Afortunadamente, Amézaga demuestra su destreza narrativa con este nuevo libro dedicado al microrrelato, donde la reescritura se constituye como una técnica imprescindible para alcanzar la brevedad, cuyos finales eluden aquellos constantes finales sorpresivos, pues Amézaga trastoca cada texto y recurre a la enciclopedia del lector para configurar en su totalidad los mínimos universos de cada texto. 

 De esta manera, el libro está constituido por tres partes bien definidas: “Confabulario personal”, “Algunos de mis héroes favoritos”, y “Objetos (in)animados”. En el primero, Amézaga rinde un homenaje a la literatura clásica a través de la reescritura de las fábulas, las cuales sin la presencia de las moralejas, algunas aún mantienen en sus finales aquél fin didáctico que los caracteriza; en ese sentido, sobresalen “Fábula de caperucita”, “Fábula de Cenicienta”, “Fábula de la liebre y la tortuga”, “Fábula del dinosaurio”, y “Fábula del Hombre Invisible”. La segunda parte de este libro, es un homenaje a los personajes literarios y extraliterarios que nuestro narrador admira, siempre de la mano de la reescritura y finales distorsionados; así, sobresalen textos como “007”, “Alí Babá”, “Cronopio”, “Luder”, “Edipo” y “Zavalita”. Finalmente, en la tercera parte, el narrador se concentra en objetos que cobran protagonismo en cada una de las historias, llegando incluso a dominar y/o controlar a los personajes; una muestra de ello son “Abrigo”, “Piscina” y “Pluma”. 
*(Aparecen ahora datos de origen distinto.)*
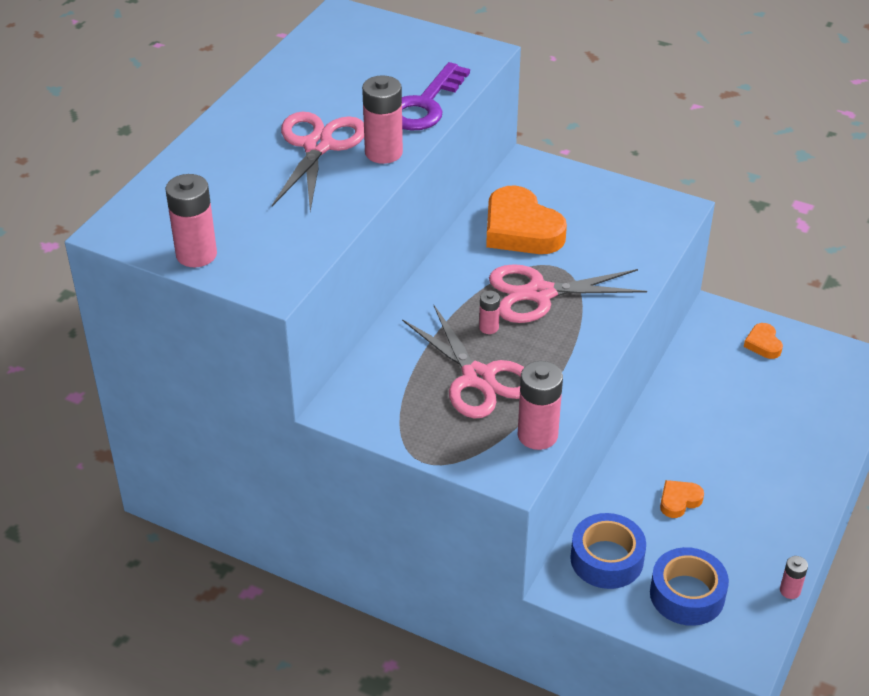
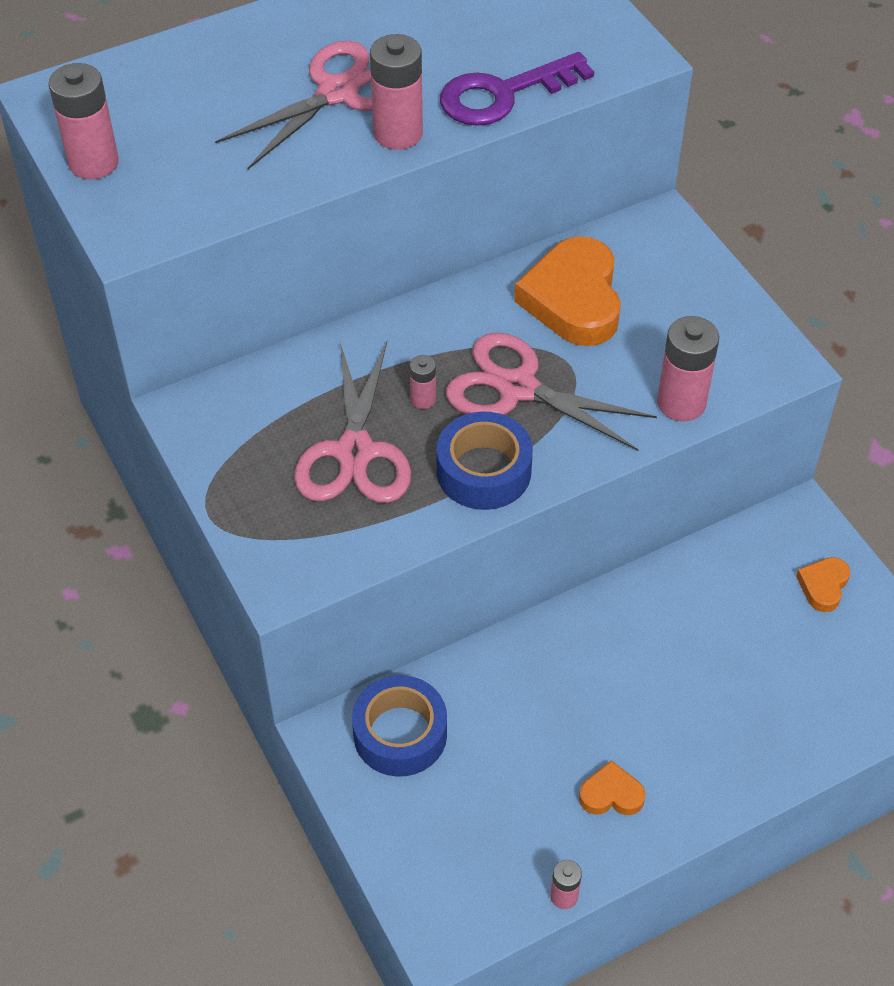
camera: 35 degrees right, 10 degrees up
pink battery [518,361,563,450] -> pink battery moved to [657,316,719,421]
blue tape [650,547,729,626] -> blue tape moved to [437,411,533,510]
orange heart [660,480,704,518] -> orange heart moved to [579,760,646,815]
Es necesario felicitar a la Editorial Caja Negra, pues el concepto del libro resulta interesante dado que cada texto está acompañado de una imagen sugerente, que complementa el universo narrativo y coadyuva al lector en su contacto con cada microrrelato.

Por estos motivos, con satisfacción podemos aseverar que la minificción peruana sigue creciendo con calidad y sin detenimientos; y, también es nuestro deber recomendar la lectura de la narrativa de Amézaga y garantizar que este libro que Ars brevis, vita longa es un buen trabajo, que ubica a su autor en un lugar privilegiado de la minificción peruana.